__GOAL OF THE EXERCISE__: At the line containing "Sl: 102 -> 49", begin retyping, and continue word for word until the records below run out.

==== EXTRACTED RECORDS

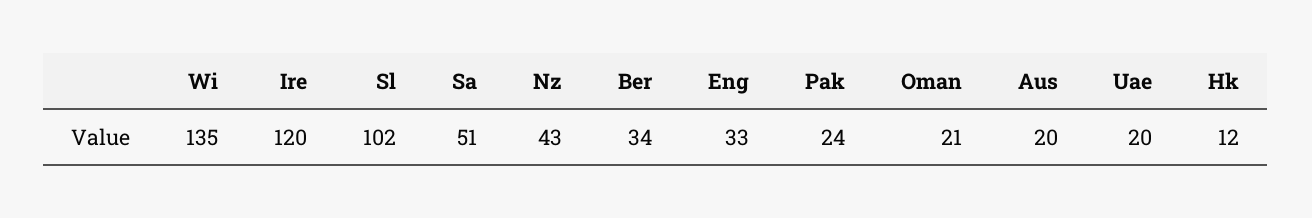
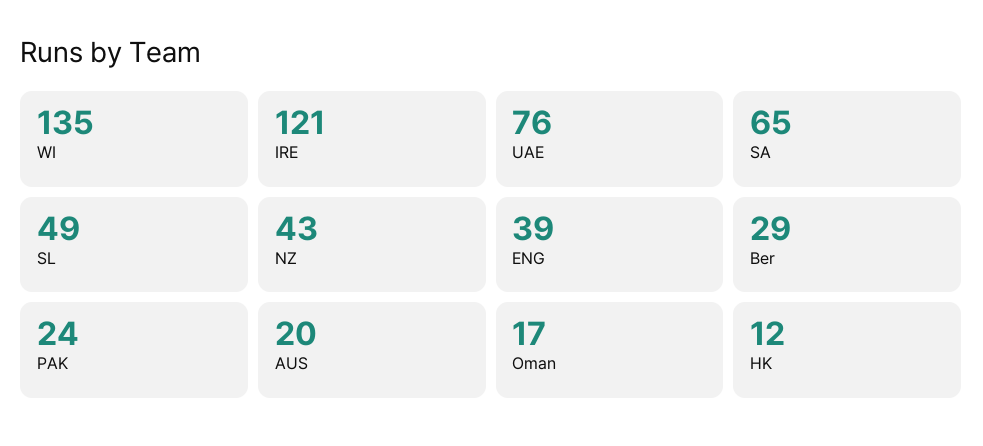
Ire: 120 -> 121
Sl: 102 -> 49
Sa: 51 -> 65
Ber: 34 -> 29
Eng: 33 -> 39
Oman: 21 -> 17
Uae: 20 -> 76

========

__OUTPUT BELOW__:
Sl: 102 -> 49
Sa: 51 -> 65
Ber: 34 -> 29
Eng: 33 -> 39
Oman: 21 -> 17
Uae: 20 -> 76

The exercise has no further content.